* ACTIVITY *
Please copy out the text of every item below character for character, and leave the pictures out of your answer.

-------- DATA UNDER STUDY

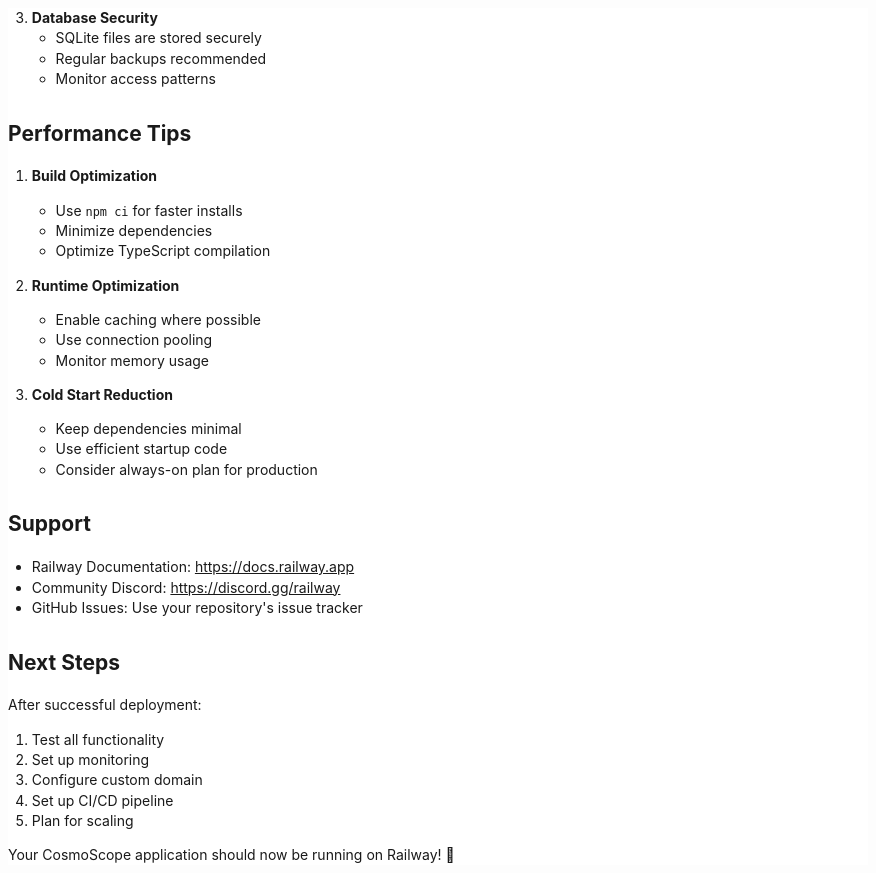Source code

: 3. **Database Security**
   - SQLite files are stored securely
   - Regular backups recommended
   - Monitor access patterns

## Performance Tips

1. **Build Optimization**
   - Use `npm ci` for faster installs
   - Minimize dependencies
   - Optimize TypeScript compilation

2. **Runtime Optimization**
   - Enable caching where possible
   - Use connection pooling
   - Monitor memory usage

3. **Cold Start Reduction**
   - Keep dependencies minimal
   - Use efficient startup code
   - Consider always-on plan for production

## Support

- Railway Documentation: https://docs.railway.app
- Community Discord: https://discord.gg/railway
- GitHub Issues: Use your repository's issue tracker

## Next Steps

After successful deployment:
1. Test all functionality
2. Set up monitoring
3. Configure custom domain
4. Set up CI/CD pipeline
5. Plan for scaling

Your CosmoScope application should now be running on Railway! 🚀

----------------

* ANSWER TO THIS TASK *
Source code

: 3. **Database Security**
   - SQLite files are stored securely
   - Regular backups recommended
   - Monitor access patterns

## Performance Tips

1. **Build Optimization**
   - Use `npm ci` for faster installs
   - Minimize dependencies
   - Optimize TypeScript compilation

2. **Runtime Optimization**
   - Enable caching where possible
   - Use connection pooling
   - Monitor memory usage

3. **Cold Start Reduction**
   - Keep dependencies minimal
   - Use efficient startup code
   - Consider always-on plan for production

## Support

- Railway Documentation: https://docs.railway.app
- Community Discord: https://discord.gg/railway
- GitHub Issues: Use your repository's issue tracker

## Next Steps

After successful deployment:
1. Test all functionality
2. Set up monitoring
3. Configure custom domain
4. Set up CI/CD pipeline
5. Plan for scaling

Your CosmoScope application should now be running on Railway! 🚀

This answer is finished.